Federal investigators say the small business jet that crashed near El Cajon Monday evening had recently taken off from Orange County with four people on board, but questions remain about the plane’s occupants.
Officials with the San Diego County Sheriff’s Department said on the night of the crash that firefighters “were not able to find any survivors” after the jet crashed in the Bostonia area east of El Cajon around 7:15 p.m., KTLA sister station KSWB in San Diego reported.

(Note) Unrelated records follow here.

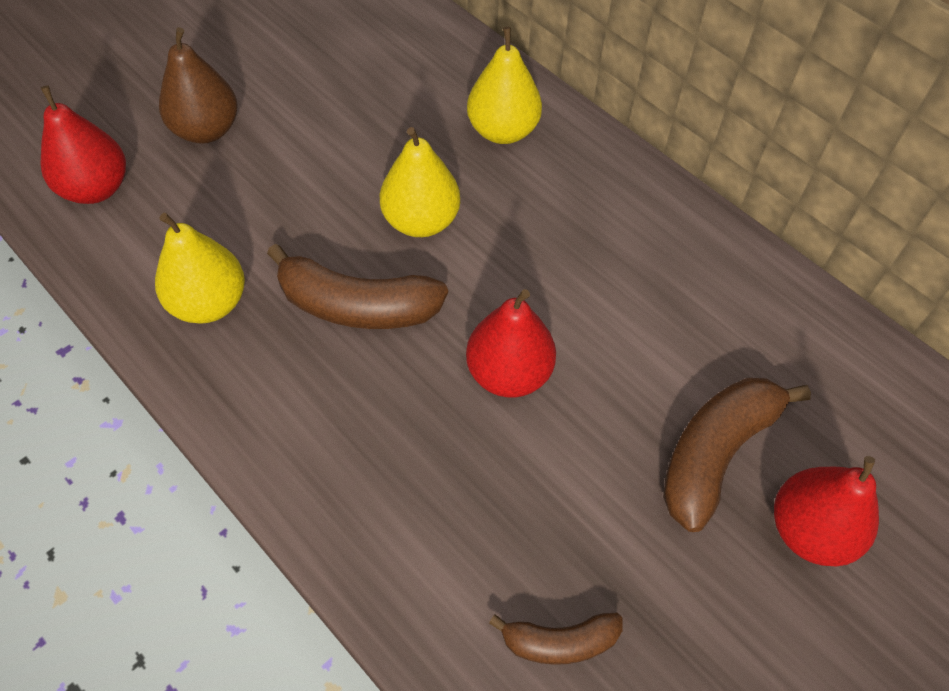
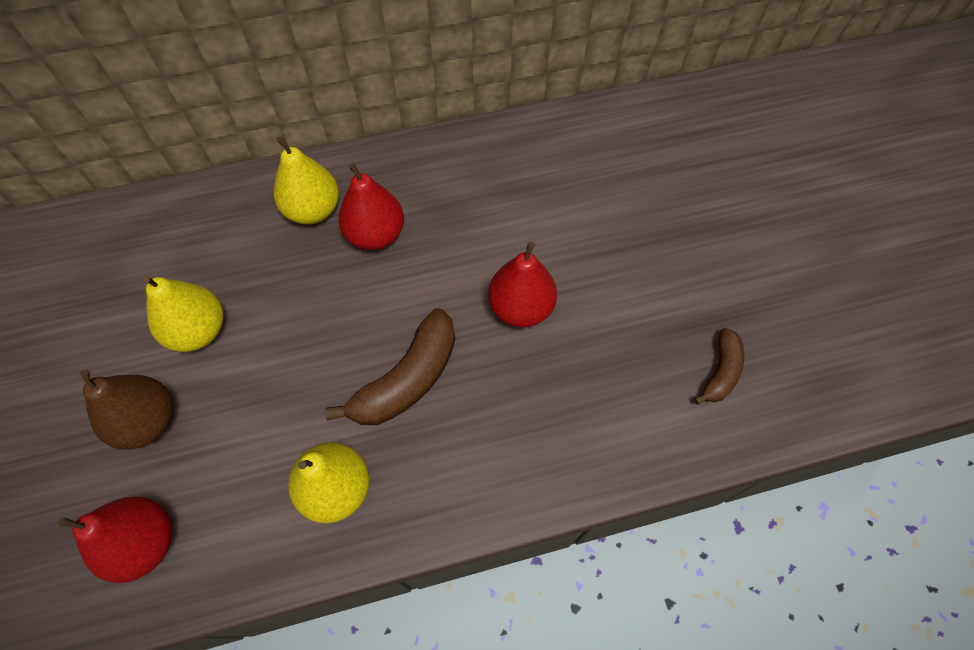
camera: 60 degrees left, 5 degrees up
(421, 221) = (358, 302): yellow pear -> yellow pear (198, 331)
(715, 453) = (638, 225): brown banana -> none
(810, 530) = (708, 207): red pear -> red pear (375, 235)

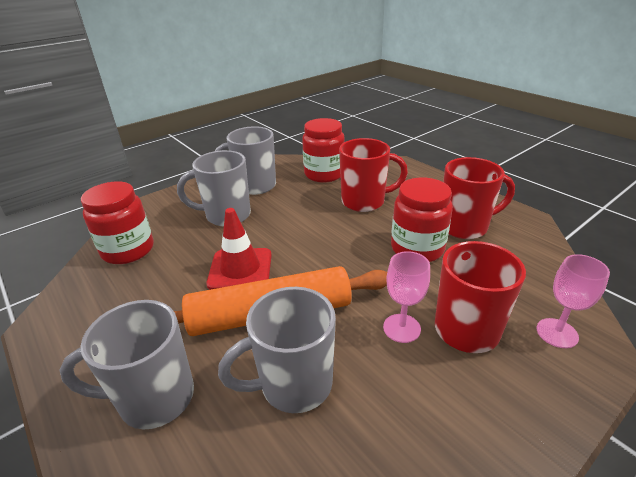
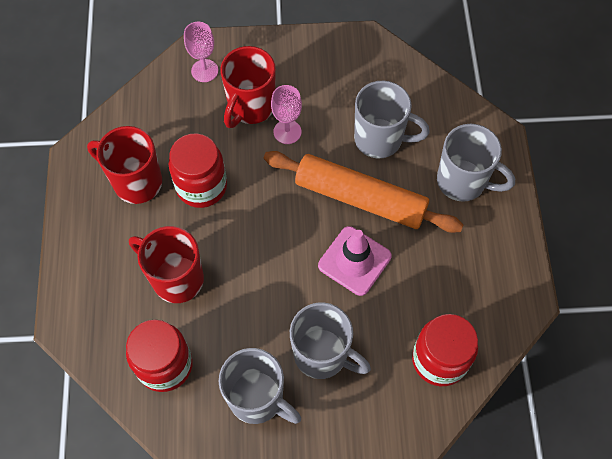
camera: 145 degrees left, 30 degrees up
(240, 269) = (354, 261): red traffic cone -> pink traffic cone

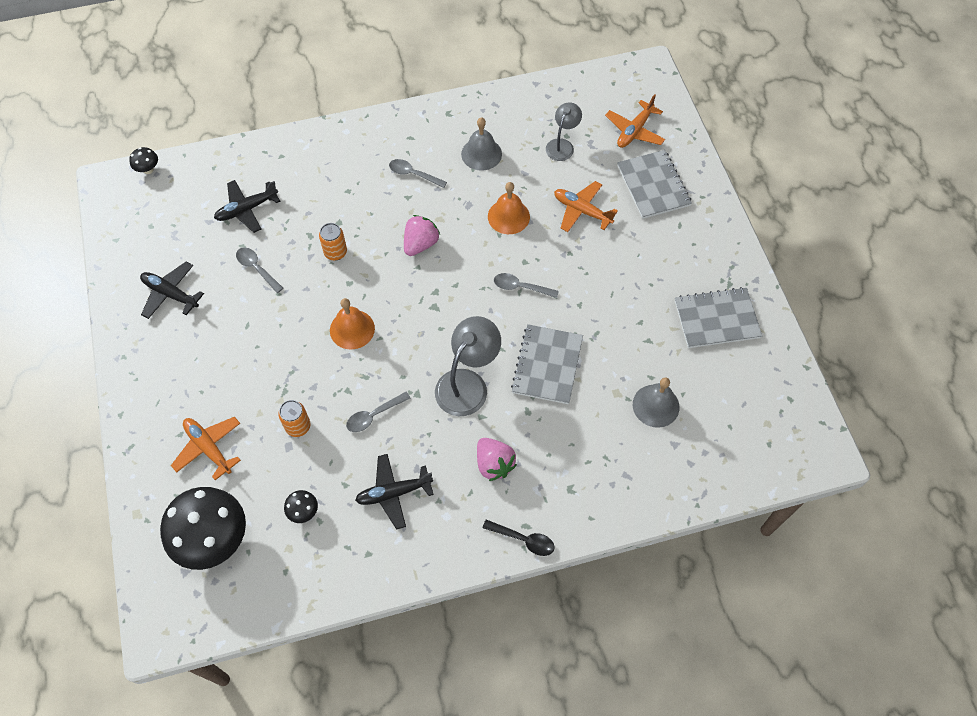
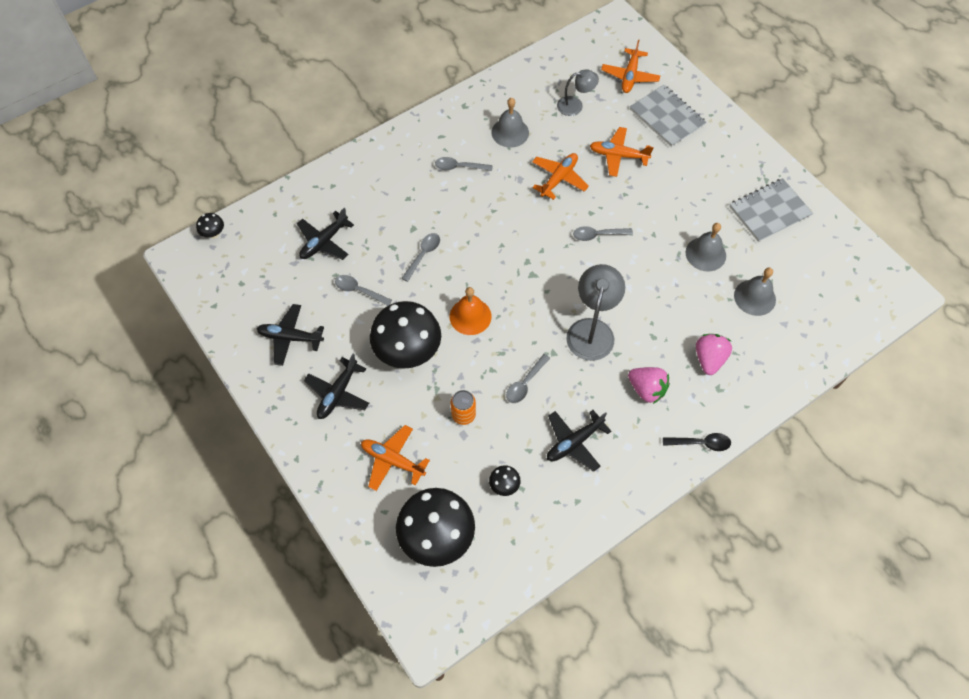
camera: 20 degrees left, 0 degrees up
(189, 363) = (338, 393): none -> black plane
(274, 345) = (408, 352): none -> black mushroom
(335, 252) = (423, 255): orange can -> grey spoon
(420, 244) = (494, 225): pink strawberry -> pink strawberry (709, 359)
(508, 216) = (559, 179): orange bell -> orange plane
(547, 365) = (651, 293): grey notebook -> none
(562, 145) = (575, 105): grey lamp -> grey lamp turned 75 degrees clockwise
(625, 342) = (705, 254): none -> grey bell

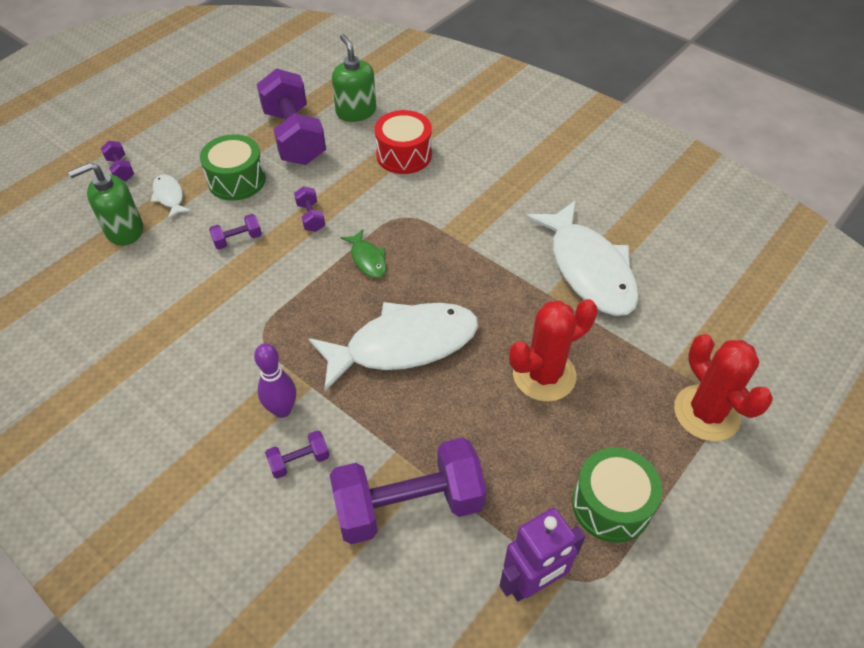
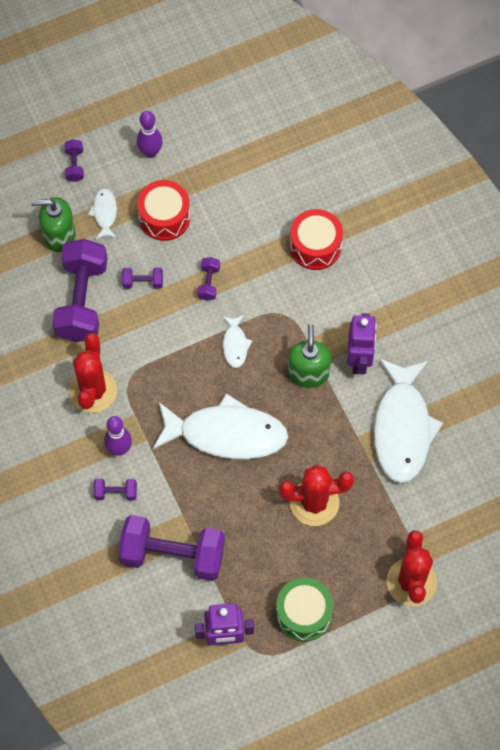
camera: 25 degrees right, 15 degrees up
(199, 137) = (150, 152): none -> purple bowling pin
(222, 360) = (93, 391): none -> red cactus
(236, 180) = (164, 217): green drum -> red drum
(294, 137) = (231, 186): purple dumbbell -> purple dumbbell (82, 300)
(356, 112) = (297, 177): green soap dispenser -> green soap dispenser (308, 373)
(367, 259) = (235, 345): green fish -> white fish
(505, 228) = (359, 360): none -> purple robot

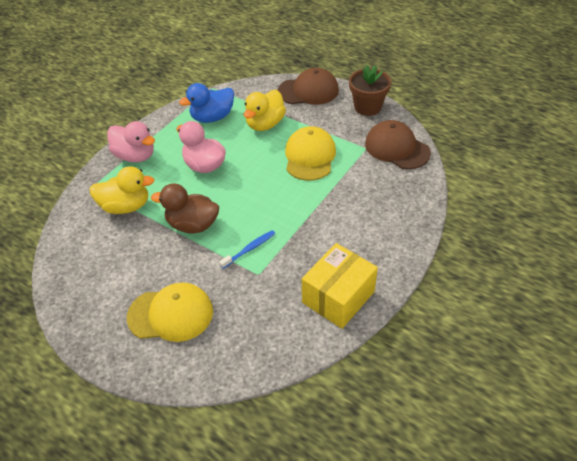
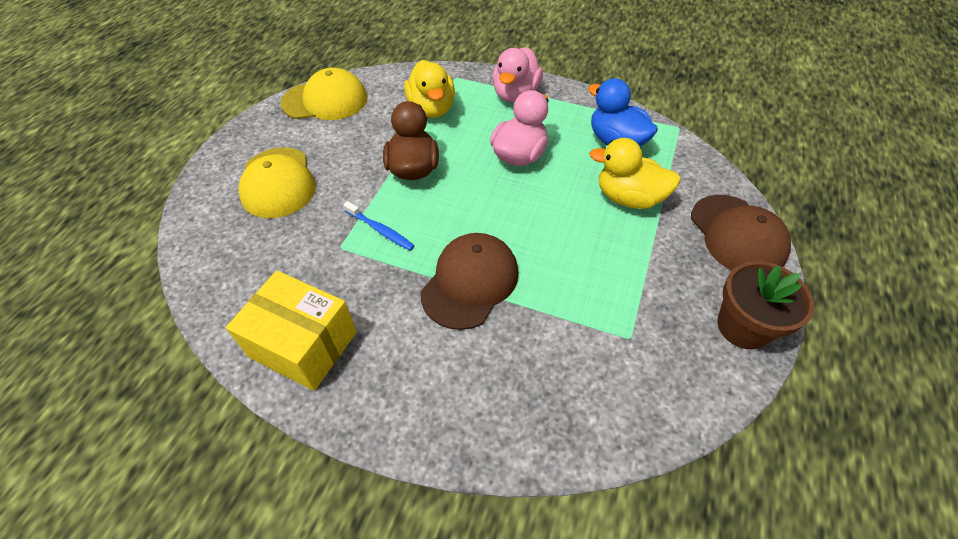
camera: 75 degrees right, 5 degrees up
(310, 156) = (579, 263): yellow cap -> yellow cap (325, 100)
(397, 148) = (650, 389): brown cap -> brown cap (470, 282)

As the Federal Aviation Administration and National Transportation Safety Board began their probe into the crash Tuesday morning, they deferred to local authorities for any firm confirmation about the passengers’ identities and whether there was a chance anyone survived the crash.
On Tuesday night, the Oceanside Fire Department confirmed on Instagram that one of the victims was Tina Ward, the wife of recently retired Fire Chief Joe Ward.
“We are shocked and saddened by this devastating news and are keeping you all in our thoughts and prayers during this difficult time,” the department said.
The other nurse on the flight was identified as Laurie Gentz, according to a post from Tina Ward prior to the plane’s departure.
In the meantime, federal investigators’ initial reports shed some new light on the crash.
Rick Breitenfeldt, an FAA spokesperson, confirmed the aircraft was a Learjet 35 business jet that had departed John Wayne Airport in Santa Ana and was headed to Gillespie Field Airport in San Diego County with four people on the plane.
“The FAA and NTSB will investigate. The NTSB will be in charge of the investigation and will provide all updates. Neither agency identifies people involved in aircraft accidents,” Breitenfeldt said.
For their part, the NTSB had few details to share on the crash early Tuesday.
“The first NTSB investigator is expected to arrive on scene this morning,” agency spokesperson Peter Knudson said. “Two more investigators will arrive later today. Local authorities will provide information related to the accident victims.”
No one was hurt on the ground but one home was damaged and power lines were knocked down in the area, the sheriff’s department said, causing more than 2,500 San Diego Gas & Electric customers to lose power after the crash. That number had been reduced significantly by early Tuesday.